When we started building AI-powered cybersecurity tools at Cyberoon, our initial goal was pretty straightforward—stop attacks faster. At the time, I honestly didn’t think much about things like model bias, explainability, or AI ethics. It just didn’t seem like the most urgent issue.
But that changed quickly.
I remember one deployment where our system flagged a set of login attempts as highly suspicious. The client panicked. Their team escalated it thinking it was a credential-stuffing attack. We pulled the logs, checked the trace—and it turned out to be a misconfigured internal service running a backup script. Totally harmless. Embarrassing? A bit. But more importantly, it showed us the gap. The system gave a result, but no explanation.
That’s when it dawned on me. If we’re providing people with black-box outcomes without context, we’re providing confusion, not clarity. And so from that moment on, we began to work on explainability—not because it was cool, but because clients wanted it. They needed to understand why the model believed something was a threat.
We started putting visible reasoning behind each alert. If something is flagged by a model, it now indicates which features it did so with, what such events it matched historically, and even what confidence level the system has. It’s far from perfect, but it did alter people’s faith in the output.
And then there’s bias. I’m going to be frank—we did not consider it in the beginning. But one of our models began doing badly when it was run in a network environment which was quite different from the data on which we trained. Different geography, different architecture. It failed to notice things it ought to have. That was on us. Since then, we’ve made it routine to include diverse data in all iterations of training and to test the model beyond its comfort zone.
Not all our experiments work. We’ve built models that looked good on paper and failed in the wild. We’ve had false positives flood SOC dashboards and frustrate security teams. One of our clients even paused their deployment until we fixed the issue. That hurt. But honestly, it made the product better. Feedback, even the rough kind, drives improvements.

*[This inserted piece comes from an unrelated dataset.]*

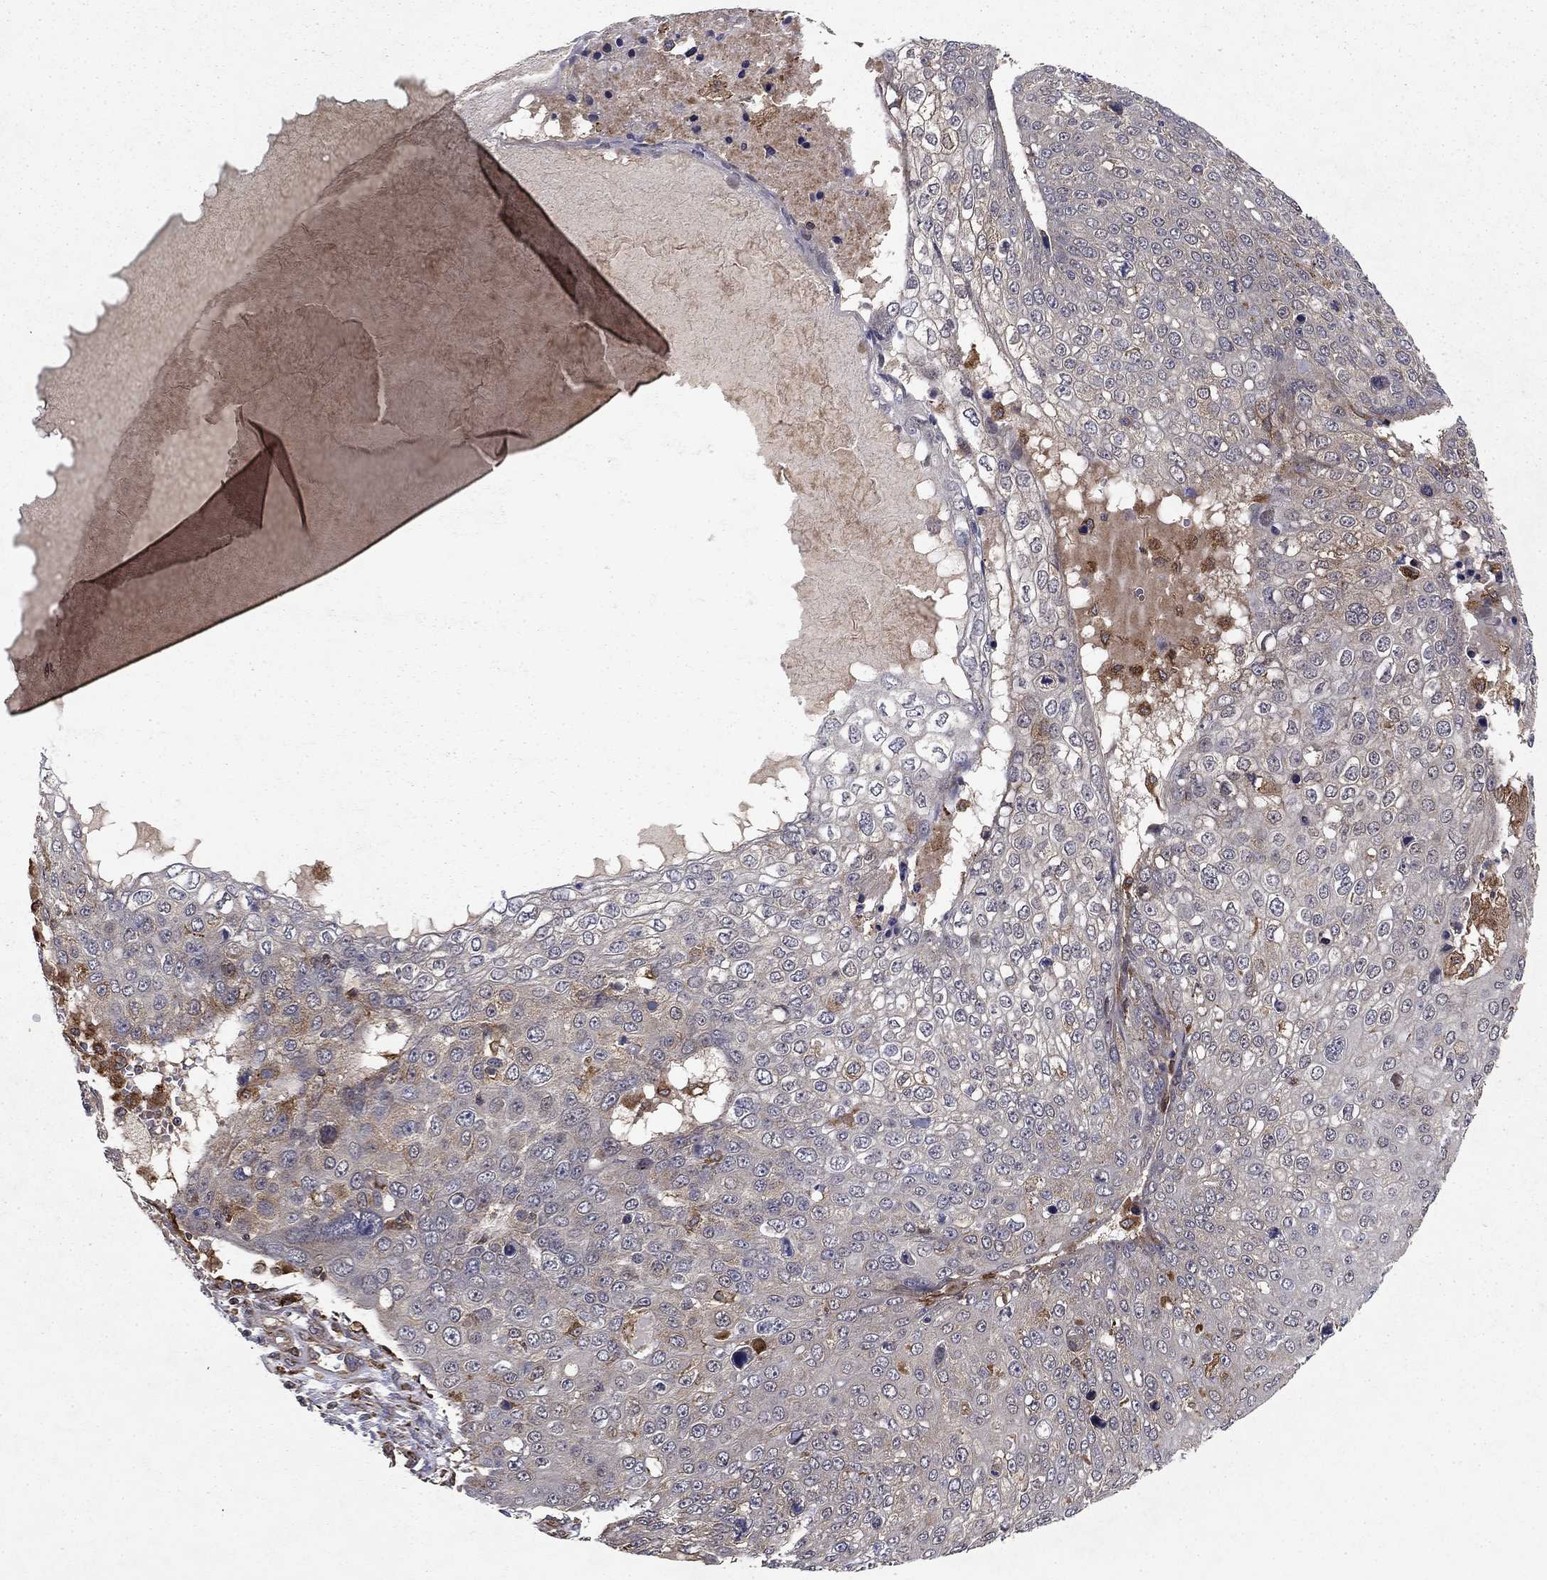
{"staining": {"intensity": "negative", "quantity": "none", "location": "none"}, "tissue": "skin cancer", "cell_type": "Tumor cells", "image_type": "cancer", "snomed": [{"axis": "morphology", "description": "Squamous cell carcinoma, NOS"}, {"axis": "topography", "description": "Skin"}], "caption": "Skin squamous cell carcinoma was stained to show a protein in brown. There is no significant expression in tumor cells.", "gene": "BABAM2", "patient": {"sex": "male", "age": 71}}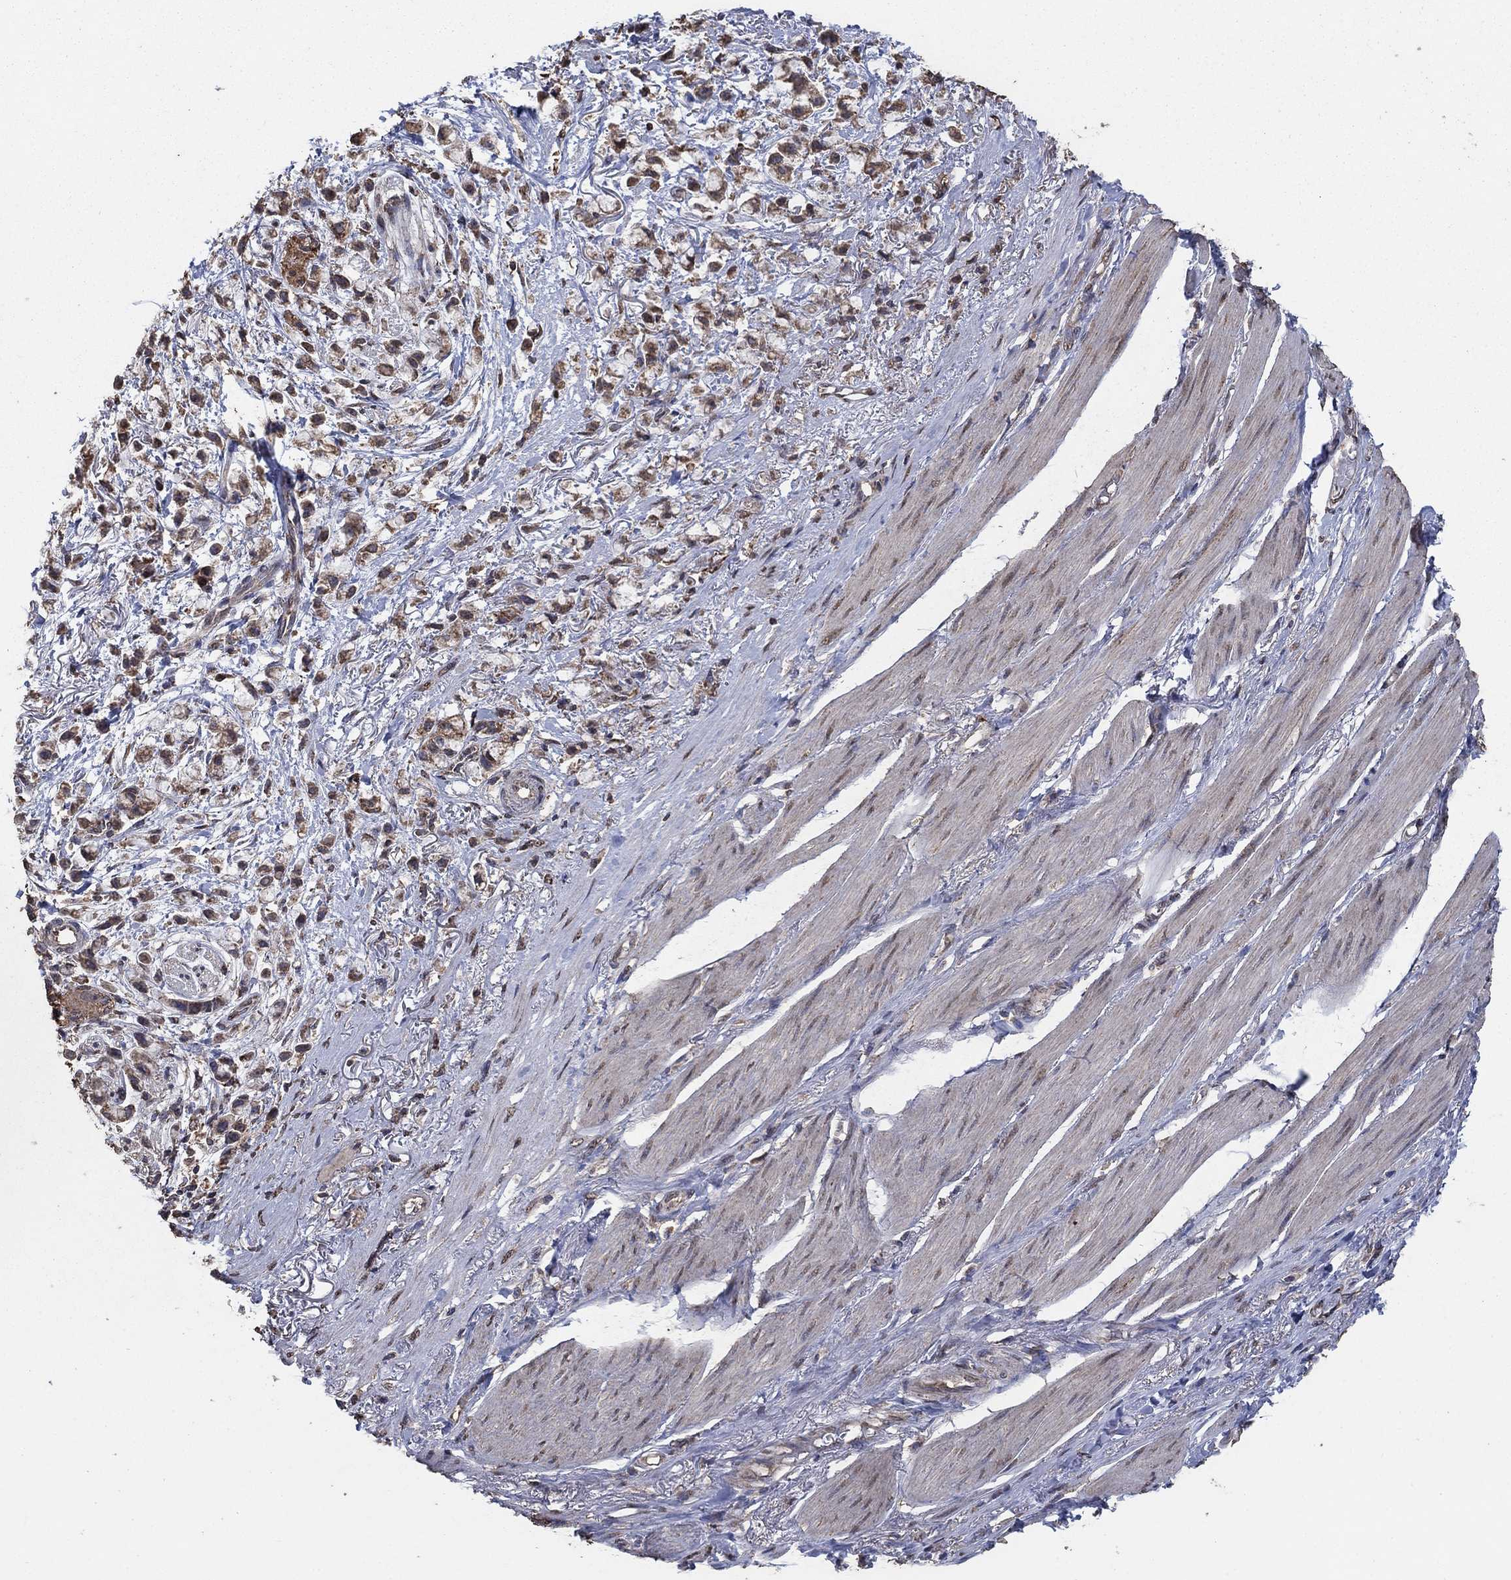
{"staining": {"intensity": "moderate", "quantity": "25%-75%", "location": "cytoplasmic/membranous"}, "tissue": "stomach cancer", "cell_type": "Tumor cells", "image_type": "cancer", "snomed": [{"axis": "morphology", "description": "Adenocarcinoma, NOS"}, {"axis": "topography", "description": "Stomach"}], "caption": "Tumor cells exhibit medium levels of moderate cytoplasmic/membranous positivity in approximately 25%-75% of cells in adenocarcinoma (stomach). Using DAB (3,3'-diaminobenzidine) (brown) and hematoxylin (blue) stains, captured at high magnification using brightfield microscopy.", "gene": "MRPS24", "patient": {"sex": "female", "age": 81}}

One thing I’ve learned the hard way is responsible AI is not fair alone. It’s resilient. If you create a model that’s good for lab conditions alone, it’s not going to last in production. That’s why we also consistently test attack scenarios using new tools and techniques. Some such our models detect, some it does not. But it’s all good—as long as we learn something from every miss.
And by the way—and I mean this strongly—we engage actual human beings from day one. Security analysts, IT engineers, SOC leads are all part of the design process. What they ask formulates what we are building. And if they tell us “I don’t trust this output,” then we listen. Trust is all you’ve got in this industry.
These are modern days though, and the regs are catching up too. And I’m frankly glad about it. If you’re building AI for security or mission critical infrastructure, you should understand why it behaves the way it does, show good audit trails, and prove you’ve considered edge cases. We don’t await to be told—we bake it in.
I won’t pretend we’ve solved everything. There are still edge cases that surprise us. But I’d rather admit that than pretend we’re perfect. Our goal isn’t perfection—it’s progress.
So if you ask me if responsible AI matters? Yeah, it does. Not because it’s fashionable, but because we’ve seen what happens when it’s absent. Bafflement, false alarms, shattered trust. And once you lose trust, no one is helped by AI.